◆ **DOCUMENT SEGMENT**:

►

In the early days, debugging was kind of painful, because you had to debug the resulting JavaScript. Now that browsers support source maps, the debugging story is straightforward: You step through the original source code, and the debugger keeps track of where program execution is in the JavaScript code behind the scenes.

Note that source maps are not magic; they can tell the JavaScript debugger the original filename, line and column. If you want on-the-fly inspection of variables, the source language shouldn’t be too far away from JavaScript and its concepts (see the article “Beyond Source Maps” for more on source maps).

TypeScript is a language that is close to JavaScript by design, extending it e.g. by offering optional typing. The TypeScript compiler translates the source code to idiomatic JavaScript code, i.e. code that a JavaScript developer following certain patterns would write by hand. TypeScript improves the developer experience, but cannot overcome inherent limits of JavaScript. The performance is determined by how fast the JavaScript engine executes JavaScript, obviously, and you still don’t get better (native) arithmetic data types.

◄

◆ **EXCERPTED RECORDS**:
►

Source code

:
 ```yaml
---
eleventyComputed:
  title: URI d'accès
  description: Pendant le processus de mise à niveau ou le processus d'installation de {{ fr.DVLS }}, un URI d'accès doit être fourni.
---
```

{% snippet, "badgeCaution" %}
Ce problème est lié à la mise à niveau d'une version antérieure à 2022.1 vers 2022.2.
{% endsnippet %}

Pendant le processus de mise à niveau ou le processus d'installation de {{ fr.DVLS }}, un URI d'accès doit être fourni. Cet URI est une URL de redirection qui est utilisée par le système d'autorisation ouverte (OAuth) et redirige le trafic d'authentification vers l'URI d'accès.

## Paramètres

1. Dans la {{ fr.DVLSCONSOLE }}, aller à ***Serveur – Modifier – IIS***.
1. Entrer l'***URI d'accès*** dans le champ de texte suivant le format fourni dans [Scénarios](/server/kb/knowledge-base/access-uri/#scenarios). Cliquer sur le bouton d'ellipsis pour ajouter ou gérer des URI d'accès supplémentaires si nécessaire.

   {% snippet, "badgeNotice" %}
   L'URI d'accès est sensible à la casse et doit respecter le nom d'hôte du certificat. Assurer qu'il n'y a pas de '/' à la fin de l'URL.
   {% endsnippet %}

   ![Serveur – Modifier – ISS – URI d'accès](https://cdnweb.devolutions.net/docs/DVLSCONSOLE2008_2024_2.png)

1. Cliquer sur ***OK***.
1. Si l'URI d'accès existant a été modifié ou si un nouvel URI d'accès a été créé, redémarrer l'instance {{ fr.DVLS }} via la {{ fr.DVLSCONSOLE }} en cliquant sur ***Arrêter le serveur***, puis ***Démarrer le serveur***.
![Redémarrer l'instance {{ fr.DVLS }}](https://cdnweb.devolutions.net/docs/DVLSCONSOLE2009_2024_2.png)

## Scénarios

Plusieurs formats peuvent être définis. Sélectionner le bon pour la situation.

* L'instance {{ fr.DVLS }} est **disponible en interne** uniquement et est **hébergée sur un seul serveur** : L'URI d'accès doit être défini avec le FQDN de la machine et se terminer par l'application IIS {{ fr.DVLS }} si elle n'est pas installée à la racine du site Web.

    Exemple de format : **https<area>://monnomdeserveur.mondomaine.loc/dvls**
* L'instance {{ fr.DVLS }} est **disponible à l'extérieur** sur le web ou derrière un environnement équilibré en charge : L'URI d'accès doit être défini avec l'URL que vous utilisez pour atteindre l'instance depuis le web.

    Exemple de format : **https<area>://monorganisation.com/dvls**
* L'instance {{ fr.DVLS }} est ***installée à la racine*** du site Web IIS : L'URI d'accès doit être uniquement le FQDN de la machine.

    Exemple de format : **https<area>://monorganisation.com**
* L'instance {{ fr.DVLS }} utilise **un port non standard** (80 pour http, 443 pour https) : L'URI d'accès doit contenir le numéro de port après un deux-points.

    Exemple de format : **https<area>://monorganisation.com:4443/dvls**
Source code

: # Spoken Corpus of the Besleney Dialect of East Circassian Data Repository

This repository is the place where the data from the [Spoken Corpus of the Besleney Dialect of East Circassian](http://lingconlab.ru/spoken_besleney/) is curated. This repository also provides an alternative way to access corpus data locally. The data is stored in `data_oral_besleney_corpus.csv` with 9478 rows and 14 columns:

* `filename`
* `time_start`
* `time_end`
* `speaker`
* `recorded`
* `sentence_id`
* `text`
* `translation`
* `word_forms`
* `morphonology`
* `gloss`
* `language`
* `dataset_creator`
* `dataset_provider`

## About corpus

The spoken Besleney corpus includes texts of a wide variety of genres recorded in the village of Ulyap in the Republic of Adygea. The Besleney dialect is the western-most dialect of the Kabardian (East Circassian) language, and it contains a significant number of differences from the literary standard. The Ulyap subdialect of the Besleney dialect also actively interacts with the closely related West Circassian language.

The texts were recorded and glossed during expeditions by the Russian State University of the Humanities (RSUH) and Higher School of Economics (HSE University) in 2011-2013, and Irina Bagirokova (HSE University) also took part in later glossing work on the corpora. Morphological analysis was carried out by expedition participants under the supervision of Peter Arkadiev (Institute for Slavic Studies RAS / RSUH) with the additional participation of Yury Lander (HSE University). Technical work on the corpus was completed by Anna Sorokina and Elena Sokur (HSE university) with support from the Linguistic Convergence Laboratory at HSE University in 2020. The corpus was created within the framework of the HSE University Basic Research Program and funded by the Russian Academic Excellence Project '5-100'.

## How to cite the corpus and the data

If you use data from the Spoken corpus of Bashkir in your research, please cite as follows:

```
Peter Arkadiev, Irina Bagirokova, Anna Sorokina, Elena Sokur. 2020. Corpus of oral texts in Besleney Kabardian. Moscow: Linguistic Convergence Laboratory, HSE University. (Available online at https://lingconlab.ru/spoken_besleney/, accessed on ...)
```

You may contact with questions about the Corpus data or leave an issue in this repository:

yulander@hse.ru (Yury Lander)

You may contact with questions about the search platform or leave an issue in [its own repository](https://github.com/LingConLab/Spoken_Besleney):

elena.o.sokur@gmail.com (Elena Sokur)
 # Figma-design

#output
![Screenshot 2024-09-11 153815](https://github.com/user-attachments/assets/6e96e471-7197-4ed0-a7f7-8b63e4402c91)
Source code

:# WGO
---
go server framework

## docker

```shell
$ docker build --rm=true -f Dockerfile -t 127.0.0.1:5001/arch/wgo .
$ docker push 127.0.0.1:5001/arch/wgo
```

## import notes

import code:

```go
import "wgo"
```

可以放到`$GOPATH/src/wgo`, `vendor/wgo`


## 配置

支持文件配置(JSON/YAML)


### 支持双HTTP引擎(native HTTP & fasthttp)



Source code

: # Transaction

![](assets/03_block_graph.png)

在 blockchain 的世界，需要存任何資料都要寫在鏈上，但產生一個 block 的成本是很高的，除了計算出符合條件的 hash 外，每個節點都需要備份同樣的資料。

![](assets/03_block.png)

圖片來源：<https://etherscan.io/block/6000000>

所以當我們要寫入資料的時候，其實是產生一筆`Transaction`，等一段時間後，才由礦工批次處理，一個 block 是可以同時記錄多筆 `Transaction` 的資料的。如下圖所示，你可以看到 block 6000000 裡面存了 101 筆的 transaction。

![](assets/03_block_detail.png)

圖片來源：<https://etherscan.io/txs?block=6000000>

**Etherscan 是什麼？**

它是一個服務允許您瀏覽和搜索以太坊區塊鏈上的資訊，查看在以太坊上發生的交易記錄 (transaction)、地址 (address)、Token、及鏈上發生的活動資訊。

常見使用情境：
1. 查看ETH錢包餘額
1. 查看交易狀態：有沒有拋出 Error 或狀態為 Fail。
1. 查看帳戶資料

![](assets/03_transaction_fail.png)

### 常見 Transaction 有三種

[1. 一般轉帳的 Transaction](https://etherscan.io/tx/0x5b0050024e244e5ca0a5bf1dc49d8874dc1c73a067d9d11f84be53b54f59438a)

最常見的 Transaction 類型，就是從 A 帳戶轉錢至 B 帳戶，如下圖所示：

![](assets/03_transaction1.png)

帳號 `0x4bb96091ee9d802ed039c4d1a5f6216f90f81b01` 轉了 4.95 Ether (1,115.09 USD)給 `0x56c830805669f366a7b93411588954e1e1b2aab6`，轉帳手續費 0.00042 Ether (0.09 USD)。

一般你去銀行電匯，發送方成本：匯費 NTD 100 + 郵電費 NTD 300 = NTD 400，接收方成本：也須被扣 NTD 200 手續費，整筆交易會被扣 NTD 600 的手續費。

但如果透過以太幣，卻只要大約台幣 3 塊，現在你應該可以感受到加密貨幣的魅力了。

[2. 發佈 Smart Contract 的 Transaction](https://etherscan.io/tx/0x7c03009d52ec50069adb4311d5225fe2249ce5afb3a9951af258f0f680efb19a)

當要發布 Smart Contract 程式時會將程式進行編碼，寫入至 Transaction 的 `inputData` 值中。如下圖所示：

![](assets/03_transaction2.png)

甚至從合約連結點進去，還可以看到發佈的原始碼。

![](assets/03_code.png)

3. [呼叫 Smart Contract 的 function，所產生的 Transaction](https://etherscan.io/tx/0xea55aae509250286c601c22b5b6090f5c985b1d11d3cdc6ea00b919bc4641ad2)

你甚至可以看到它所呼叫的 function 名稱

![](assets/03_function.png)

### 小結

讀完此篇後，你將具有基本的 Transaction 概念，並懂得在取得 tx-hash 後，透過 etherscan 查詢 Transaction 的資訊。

◄

◆ **REQUIREMENT A**: According to the passage on source maps and TypeScript, what can source maps tell the JavaScript debugger? List each item.
◆ **REQUIREMENT B**: Translate this sentence from the passage on source maps and TypeScript into Spanish: "TypeScript is a language that is close to JavaScript by design, extending it e.g. by offering optional typing."
◆ **REQUIREMENT C**: Write the next part of the passage on source maps and TypeScript, picking up after its final sentence.
The material has no connection to the text about source maps and TypeScript.

◆ **OUTPUT A**: The original filename, the line, and the column.

◆ **OUTPUT B**: TypeScript es un lenguaje que, por diseño, es cercano a JavaScript y lo amplía, por ejemplo, ofreciendo tipado opcional.

◆ **OUTPUT C**:
asm.js is “a strict subset of JavaScript that can be used as a low-level, efficient target language for compilers” (quote from the spec). So this is not a language intended to be written by human developers. Instead, a compiler like emscripten compiles a source language to “JavaScript-as-assembly” code. The code still runs in any browser, but for good performance you need an engine that either knows about asm.js or at least can achieve good performance from the JavaScript code that tries to avoid type conversions and garbage collections.

There are a couple of things to keep in mind regarding asm.js:

  • Currently it is intended for statically-typed languages like C/C++ that use manual memory management. For other languages, you either have to translate the source to e.g. C first, or even translate the whole interpreter/runtime environment.
  • Browser vendors have to adapt their JavaScript engines for significant performance gains.
  • The resulting JavaScript code can be pretty large, so parsing the code on the client becomes a bottleneck (sending the code over the write can be an issue in certain scenarios, too).
  • Debugging is a problem, because the information stored in source maps is not sufficient.

Finally, what’s WebAssembly about?

WebAssembly can be thought of as an evolution of asm.js, to have “something” that can execute low-level code which can be optimized and precompiled. The central idea is transport the code in a binary format instead of (mis-)using JavaScript. This results in smaller file sizes and removes the parsing of source code on the client (good for mobile or IoT).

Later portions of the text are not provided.